Using containers has a few inmediate advantages:
We can package applications along with their dependencies, creating a portable version of the app and eliminating the dreaded “but it works on my machine“-scenario. This helps eliminate the proverbial walls between the Operations departament and Development’s.
It is significantly lighter than traditional OS virtualization, enabling a higher compute density in the same hardware.
Reduced the effort required to maintain the runtime environment, along with its complexity. Since the applications can be treated as an opaque self-contained bundle, the package and the behaviour are the same in testing and in production.
Since the infrastructure is declared as code, we benefit from the advantages of IaC: Infrastructure versioning, code as reliable documentation and straightforward deployment of new environments.

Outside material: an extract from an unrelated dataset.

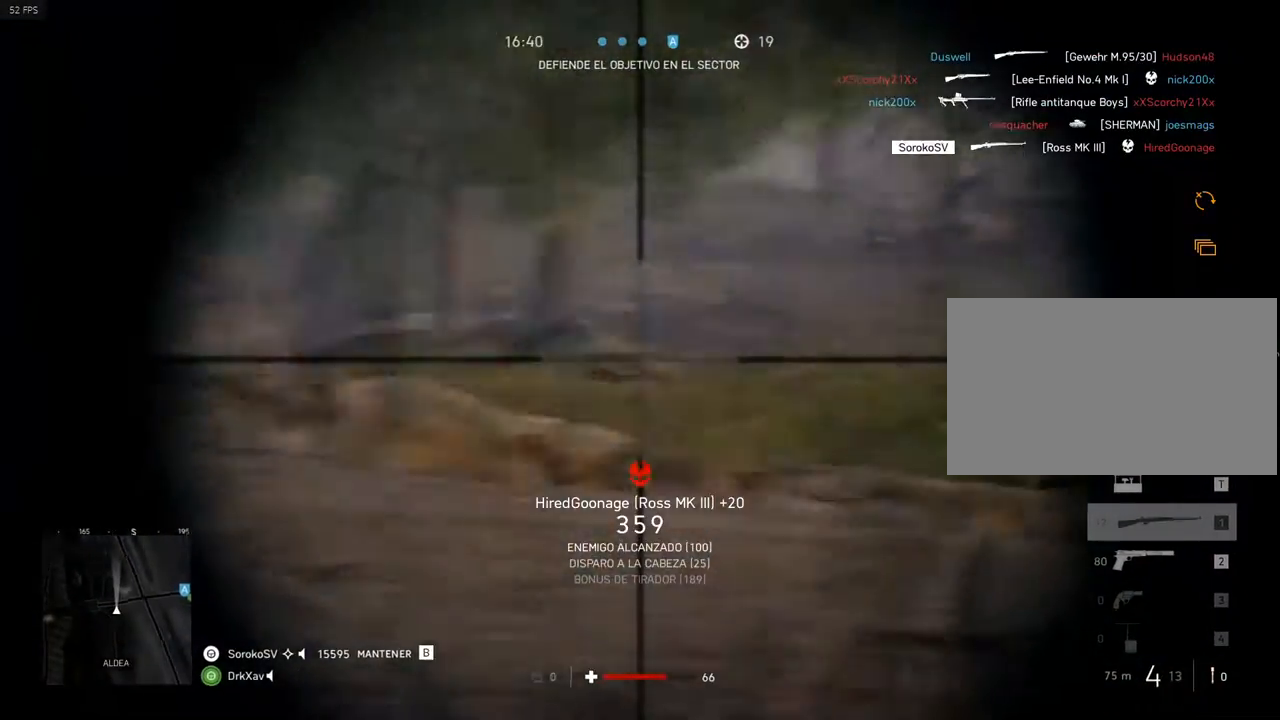
{"keys": ["d", "s"], "mouse": ["right"], "events": [[17, "a", "down"], [117, "s", "down"], [234, "a", "up"], [250, "d", "down"]]}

Of course, we must mention the disadvantages too:
Containers run on top of an additional abstraction layer compared to bare-metal.
Containers share the running kernel with the host. A bug/glitch in the running kernel affects all the running containers.

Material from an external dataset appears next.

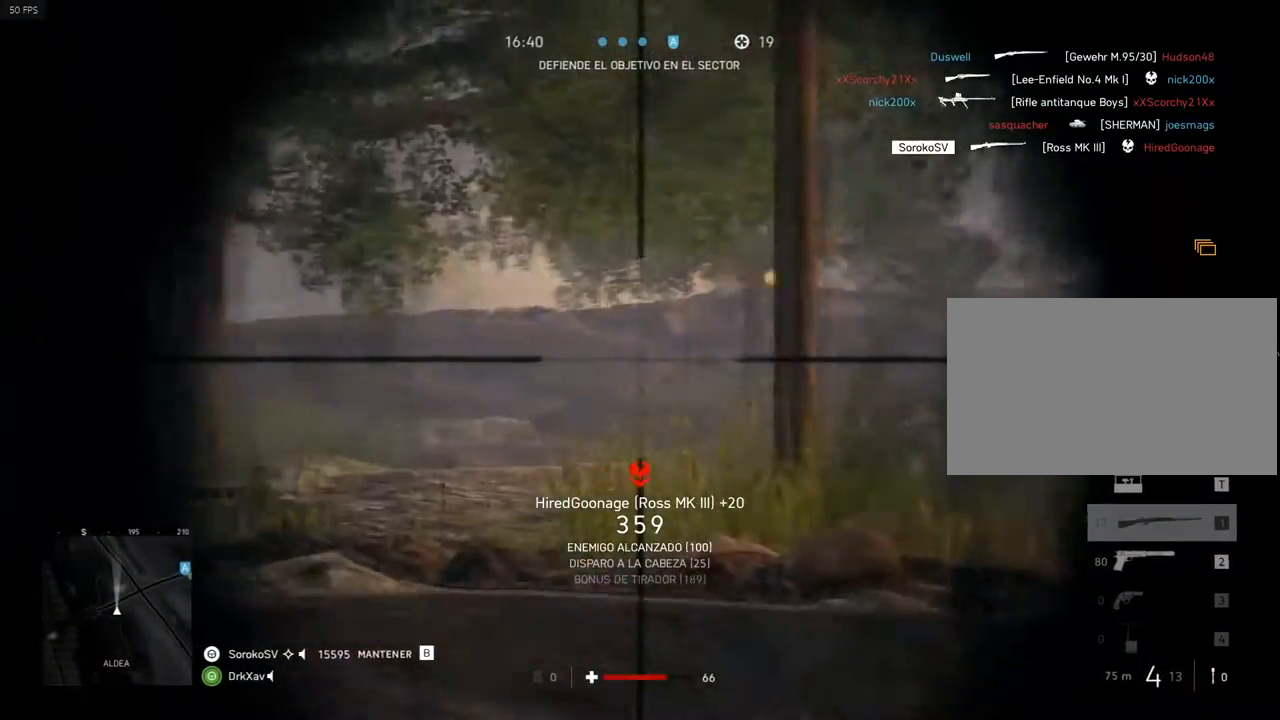
{"keys": ["d"], "mouse": ["right"], "events": [[84, "s", "up"], [384, "d", "up"], [468, "d", "down"]]}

Docker is a software product that implements container support. Thanks to Docker, we can package applications along with their dependencies and libraries and execute them in an isolated environment.
What containers, and by extension Docker, are not.
Containers are not a general-purpose solution to the application packaging problem. While containerizing an application has many advantages, it will often not be a straightforward process and the time and effort invested might prove too high.
To use an obvious example, would it make sense to distribute Skype in a container-like package? No.
Skype is a monolithic application, and splitting it into separate container-like components makes no practical sense.
It would need to have access to the host OS’s audio server. On PulseAudio you could work around it by establising a network audio sink on the host, but we would have to run an additional audio server.
A container can not natively communicate with the display server. There are workarounds for this but they involve either X11 forwarding through the network or sharing the X11 socket and breaking the isolation paradigm
If Skype would benefit from the advantages of containerization (ease of deployment, isolation, being incorporated into a continuous integration pipeline) then these tradeoffs might be worthwile.
Installing Docker
We are going to be using Docker 17.06.1-ce on Ubuntu 17.04.
First step is making sure we have the tools to add HTTPS repositories to our package sources.
Let’s add Docker’s official GPG key so we can verify packages, afterwards we double-check that the GPG key matches.
There are three Docker release rings: stable, edge and test. Unless you really need functionality or fixes not present in the stable ring, you should stick to the stable production releases.
If you would like to switch release rings, add the word edge or test after the word stable in the previous command.
Now, let’s refresh the package list and install docker.
Docker containers currently have to be managed by the root user (or the equivalent in your chosen platform). Due to Docker’s design and capabilities, there is no way around this requirement.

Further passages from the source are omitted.